▸ **WHAT TO DO**
List every question the MySQL timestamp post below asks about adding a second index.

PASSAGE PROVIDED: Begin

I have a MySQL table of a few gigabytes with roughly ~100M rows. I store data sequentially, such that the timestamps increase as the ID also increases. Because ordering and filtering by the timestamp is so tremendously slow, I often simply use the ID to filter date ranges. If I know that Wednesday's data started at ID=87000000 and that Thursday's data started at ID=90000000, I can find all of Wednesday's data by filtering between those two IDs.
Everything works fast enough, except for the part where I need to find the ID range. This part requires filtering by the timestamp, and that is the slow part.
My question is this: If I add a second index on the timestamp field, what would be the implications? Would my insert rate be severely impacted? Would the size of my table increase dramatically? Would this improve performance enough to justify the action? If I were to add this index, would I even need to use the ID range trick anymore?

PASSAGE PROVIDED: End
DATASET EXTRACT: Begin

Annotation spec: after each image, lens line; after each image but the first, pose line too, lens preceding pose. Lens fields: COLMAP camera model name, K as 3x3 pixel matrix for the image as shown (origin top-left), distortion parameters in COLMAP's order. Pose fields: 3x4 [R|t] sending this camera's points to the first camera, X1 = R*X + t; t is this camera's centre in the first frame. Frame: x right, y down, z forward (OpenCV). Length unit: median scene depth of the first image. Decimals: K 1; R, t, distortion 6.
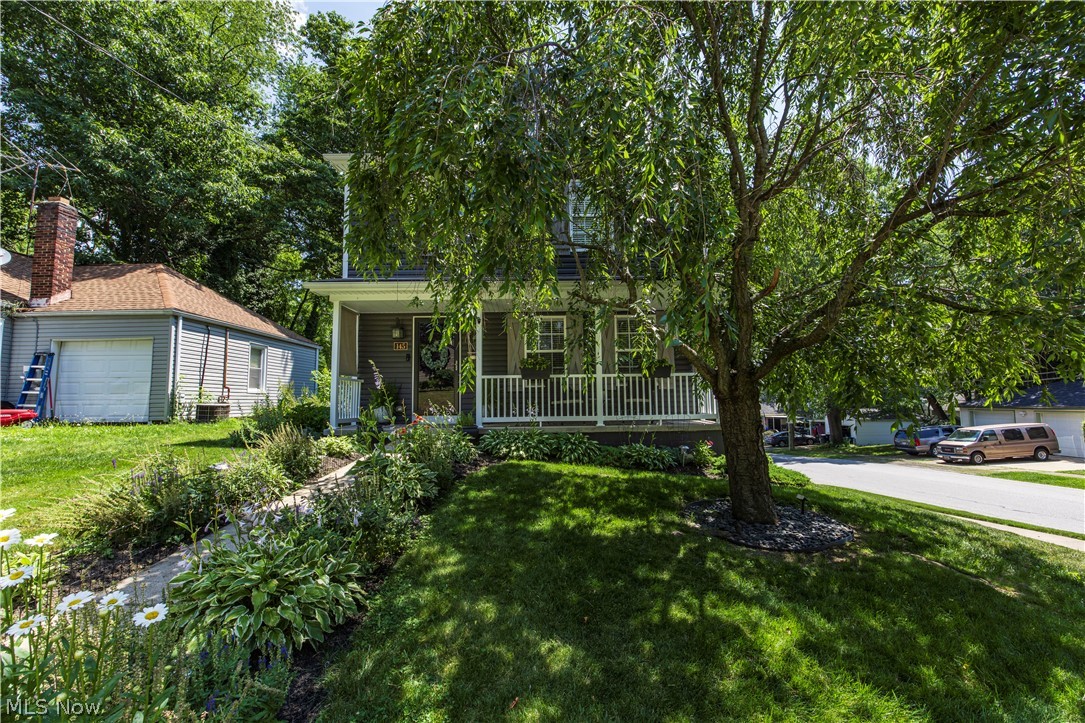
lens RADIAL K [[434.0, 0, 541.3], [0, 434.0, 368.8], [0, 0, 1]] dist [-0.000541, 0.000016]
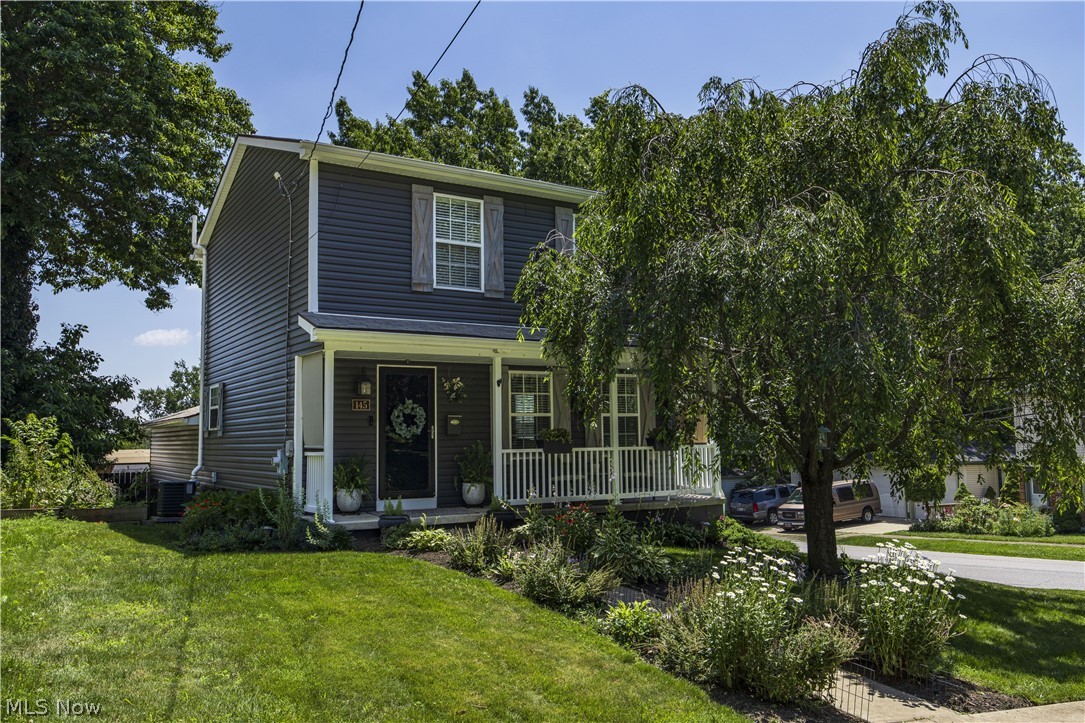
lens RADIAL K [[870.7, 0, 542.5], [0, 870.7, 361.5], [0, 0, 1]] dist [0.002021, -0.000117]
pose [[0.855836, 0.046056, 0.515192, -0.916632], [-0.036213, 0.998919, -0.029142, -0.104427], [-0.515978, 0.006284, 0.856579, -0.457530]]
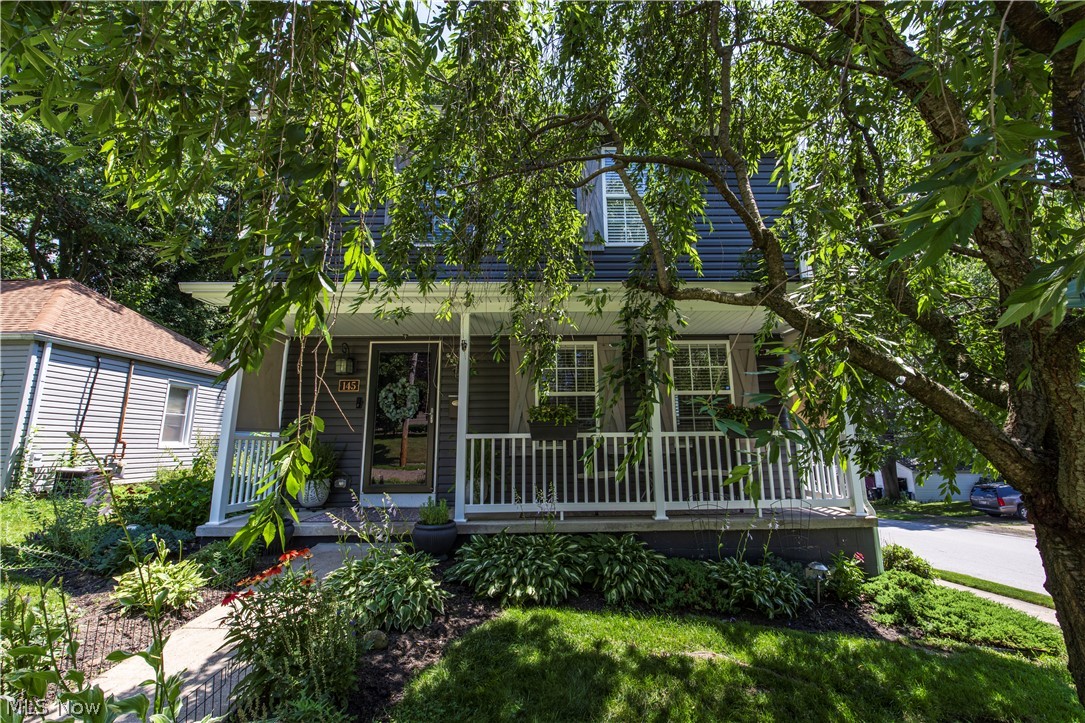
lens RADIAL K [[452.1, 0, 551.2], [0, 452.1, 359.7], [0, 0, 1]] dist [0.002137, 0.000367]
pose [[0.999994, 0.003137, 0.001649, -0.017496], [-0.002939, 0.994079, -0.108618, -0.019465], [-0.001980, 0.108612, 0.994082, 0.343055]]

DATASET EXTRACT: End

▸ **TASK RESPONSE**
- If I add a second index on the timestamp field, what would be the implications?
- Would my insert rate be severely impacted?
- Would the size of my table increase dramatically?
- Would this improve performance enough to justify the action?
- If I were to add this index, would I even need to use the ID range trick anymore?